> **Your goal**
Please return every line of the items below unchanged, leaving the pictures out of your answer.

━━━ Material shown ━━━

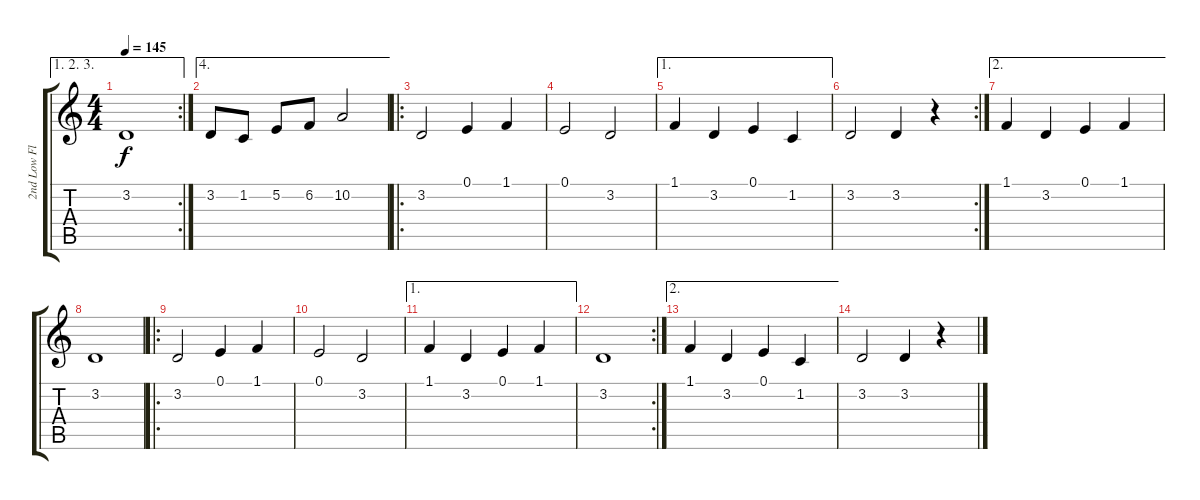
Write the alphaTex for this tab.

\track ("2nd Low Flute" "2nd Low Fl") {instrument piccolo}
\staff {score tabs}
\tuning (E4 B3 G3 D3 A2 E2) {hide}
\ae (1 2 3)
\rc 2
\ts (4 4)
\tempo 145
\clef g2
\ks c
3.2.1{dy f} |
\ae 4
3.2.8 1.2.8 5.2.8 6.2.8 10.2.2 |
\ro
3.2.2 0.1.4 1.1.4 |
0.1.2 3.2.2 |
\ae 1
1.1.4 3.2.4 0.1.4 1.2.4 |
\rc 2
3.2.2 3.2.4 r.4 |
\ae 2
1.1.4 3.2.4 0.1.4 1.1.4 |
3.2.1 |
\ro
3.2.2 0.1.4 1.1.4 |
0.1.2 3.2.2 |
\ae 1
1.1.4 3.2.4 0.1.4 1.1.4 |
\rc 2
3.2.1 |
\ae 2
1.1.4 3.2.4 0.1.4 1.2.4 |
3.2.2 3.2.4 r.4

━━━

> **Written response**
Write the alphaTex for this tab.

\track ("2nd Low Flute" "2nd Low Fl") {instrument piccolo}
\staff {score tabs}
\tuning (E4 B3 G3 D3 A2 E2) {hide}
\ae (1 2 3)
\rc 2
\ts (4 4)
\tempo 145
\clef g2
\ks c
3.2.1{dy f} |
\ae 4
3.2.8 1.2.8 5.2.8 6.2.8 10.2.2 |
\ro
3.2.2 0.1.4 1.1.4 |
0.1.2 3.2.2 |
\ae 1
1.1.4 3.2.4 0.1.4 1.2.4 |
\rc 2
3.2.2 3.2.4 r.4 |
\ae 2
1.1.4 3.2.4 0.1.4 1.1.4 |
3.2.1 |
\ro
3.2.2 0.1.4 1.1.4 |
0.1.2 3.2.2 |
\ae 1
1.1.4 3.2.4 0.1.4 1.1.4 |
\rc 2
3.2.1 |
\ae 2
1.1.4 3.2.4 0.1.4 1.2.4 |
3.2.2 3.2.4 r.4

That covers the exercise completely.